In database transaction:
    Acquire ExclusiveLock on global_hpke_keys (n.b. this does not block readers)

    Get current keys
    For each HPKE ciphersuite:
        If there is no active key fitting the cipher suite (bootstrapping logic):
            Insert an active key
        Else:
             If the active key is too old:
                 If there is a pending key fitting the ciphersuite:
                     If the pending key has been pending long enough:
                          Make the pending key active
                          Expire the active key
                      Else do nothing (we'll have to wait longer before taking action)
                 Else insert a pending key
             Else do nothing (the active key is fine)

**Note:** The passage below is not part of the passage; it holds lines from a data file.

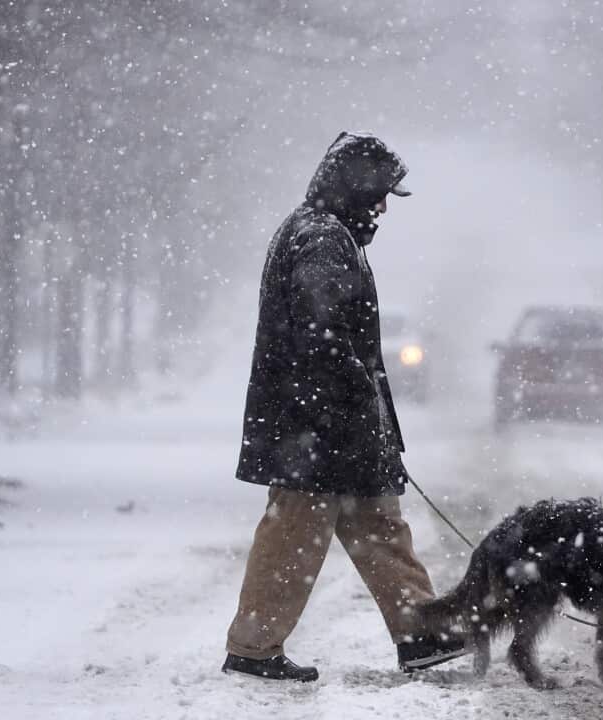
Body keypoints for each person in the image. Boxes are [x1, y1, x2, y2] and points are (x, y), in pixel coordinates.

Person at [222, 132, 467, 682]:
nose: (383, 207)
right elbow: (322, 334)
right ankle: (253, 649)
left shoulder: (329, 234)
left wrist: (369, 419)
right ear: (353, 188)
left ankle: (420, 633)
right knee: (294, 535)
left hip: (332, 424)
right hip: (314, 426)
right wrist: (356, 402)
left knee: (379, 525)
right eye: (378, 194)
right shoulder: (320, 239)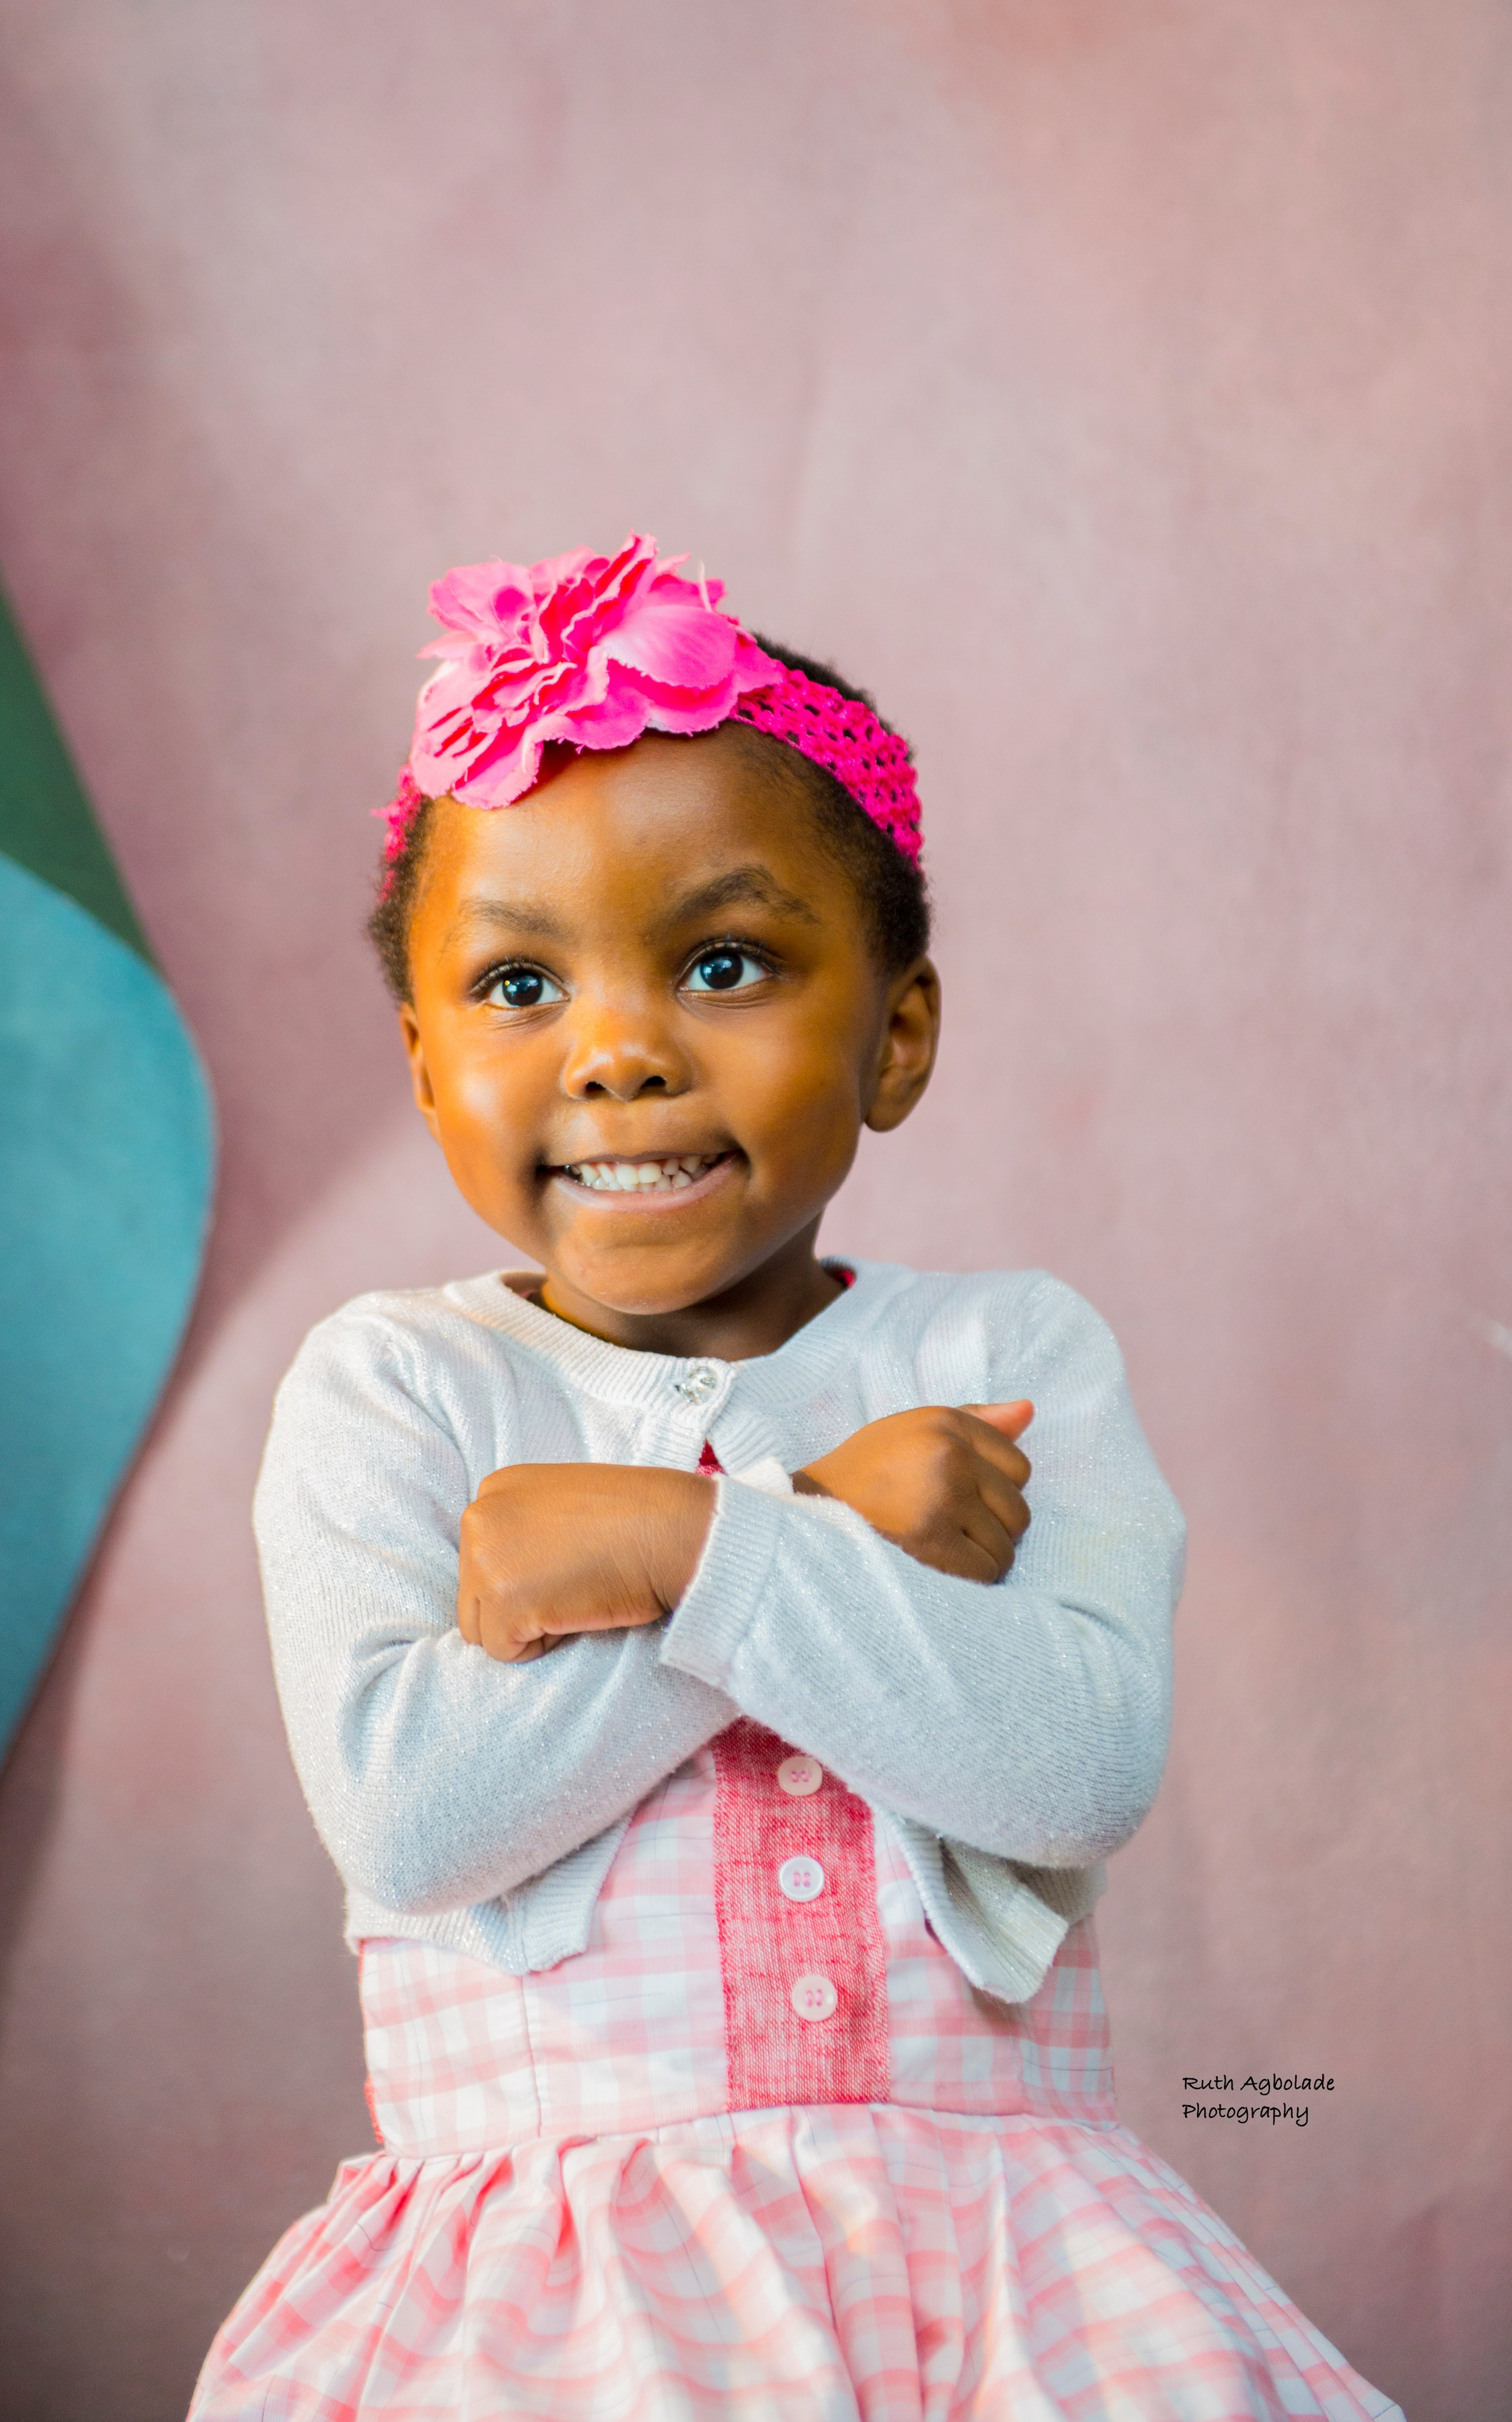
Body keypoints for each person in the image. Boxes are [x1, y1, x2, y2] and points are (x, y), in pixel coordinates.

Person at [190, 536, 1398, 2419]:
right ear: (427, 1069)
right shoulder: (402, 1389)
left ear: (894, 1032)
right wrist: (815, 1518)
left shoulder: (1001, 1362)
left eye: (725, 960)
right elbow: (419, 1819)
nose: (614, 1053)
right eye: (518, 985)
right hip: (562, 2320)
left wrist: (671, 1538)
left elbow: (1072, 1771)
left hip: (1016, 2298)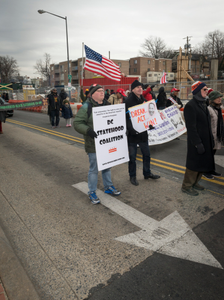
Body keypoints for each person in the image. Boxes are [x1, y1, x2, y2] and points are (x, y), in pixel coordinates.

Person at [73, 83, 121, 204]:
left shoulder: (108, 105)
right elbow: (77, 123)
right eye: (99, 91)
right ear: (92, 94)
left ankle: (108, 187)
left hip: (106, 143)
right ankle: (92, 192)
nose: (102, 92)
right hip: (93, 144)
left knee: (107, 165)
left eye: (102, 90)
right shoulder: (86, 107)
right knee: (94, 168)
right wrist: (88, 130)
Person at [182, 81, 215, 196]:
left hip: (205, 140)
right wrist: (197, 143)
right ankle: (186, 186)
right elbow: (191, 128)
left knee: (202, 163)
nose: (207, 91)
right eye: (204, 89)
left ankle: (195, 183)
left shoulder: (203, 103)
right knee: (193, 164)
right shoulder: (191, 106)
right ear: (197, 91)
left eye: (207, 89)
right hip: (196, 142)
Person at [125, 79, 160, 186]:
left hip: (143, 133)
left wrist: (150, 124)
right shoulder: (128, 101)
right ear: (133, 89)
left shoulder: (143, 99)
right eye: (137, 87)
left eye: (141, 87)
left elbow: (146, 115)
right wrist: (132, 130)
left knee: (147, 154)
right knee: (132, 157)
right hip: (133, 134)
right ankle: (132, 176)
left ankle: (147, 173)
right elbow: (126, 118)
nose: (140, 89)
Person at [203, 91, 224, 179]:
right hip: (210, 136)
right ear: (212, 100)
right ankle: (205, 171)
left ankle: (211, 170)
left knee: (212, 154)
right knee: (208, 155)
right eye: (217, 98)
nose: (220, 99)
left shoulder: (219, 109)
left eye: (220, 97)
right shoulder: (208, 109)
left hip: (217, 136)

     For each expired key:
          If the expired key is old enough, delete it.

The HPKE ID is chosen at random, non-conflicting with any IDs currently in the table. It's possible to paint ourselves into a corner e.g. given too many ciphersuites, too long of expiration relative to HPKE keypair age, so it's important to choose the right parameters to avoid running out of u8 space.

Age of the key and the time of its state changes are tracked by the extant updated_at and created_at columns on global_hpke_keys.

Note we take an ExclusiveLock on the table such that only one key rotator replica can read and write to the table at a time. This shouldn't block any cache updates from aggregator replicas. We need to do this because we have no uniqueness constraint on the HPKE ciphersuite--multiple concurrent key rotators would otherwise be able to insert multiple pending keys for instance.

divergentdave commented 1 month ago

We should either list the global keys again just before finishing the database transaction and check that only our new key was added, or run the database transaction at the SERIALIZABLE level, to prevent two processes creating keys at the same time. Nevermind, locking the table should prevent that.